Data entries
---------------

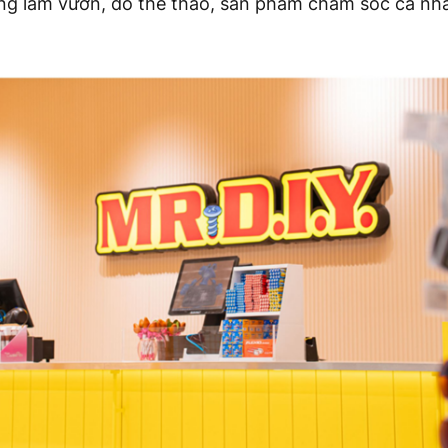
ụng làm vườn, đồ thể thao, sản phẩm chăm sóc cá nhâ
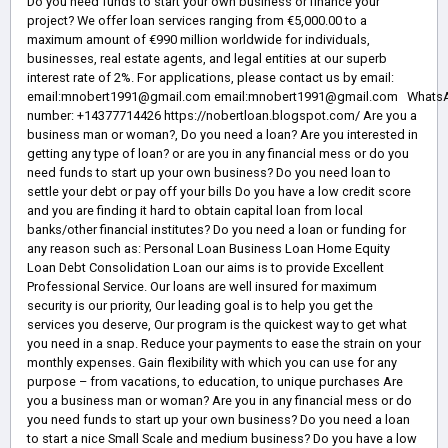
Do you need funds to start your own business or finance your
project? We offer loan services ranging from €5,000.00 to a
maximum amount of €990 million worldwide for individuals,
businesses, real estate agents, and legal entities at our superb
interest rate of 2%. For applications, please contact us by email:
email:mnobert1991@gmail.com email:mnobert1991@gmail.com Whats
number: +14377714426 https://nobertloan.blogspot.com/ Are you a
business man or woman?, Do you need a loan? Are you interested in
getting any type of loan? or are you in any financial mess or do you
need funds to start up your own business? Do you need loan to
settle your debt or pay off your bills Do you have a low credit score
and you are finding it hard to obtain capital loan from local
banks/other financial institutes? Do you need a loan or funding for
any reason such as: Personal Loan Business Loan Home Equity
Loan Debt Consolidation Loan our aims is to provide Excellent
Professional Service. Our loans are well insured for maximum
security is our priority, Our leading goal is to help you get the
services you deserve, Our program is the quickest way to get what
you need in a snap. Reduce your payments to ease the strain on your
monthly expenses. Gain flexibility with which you can use for any
purpose – from vacations, to education, to unique purchases Are
you a business man or woman? Are you in any financial mess or do
you need funds to start up your own business? Do you need a loan
to start a nice Small Scale and medium business? Do you have a low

---------------

Gather every line above that contains the word "financial", and list those lines in their original order.

getting any type of loan? or are you in any financial mess or do you
banks/other financial institutes? Do you need a loan or funding for
you a business man or woman? Are you in any financial mess or do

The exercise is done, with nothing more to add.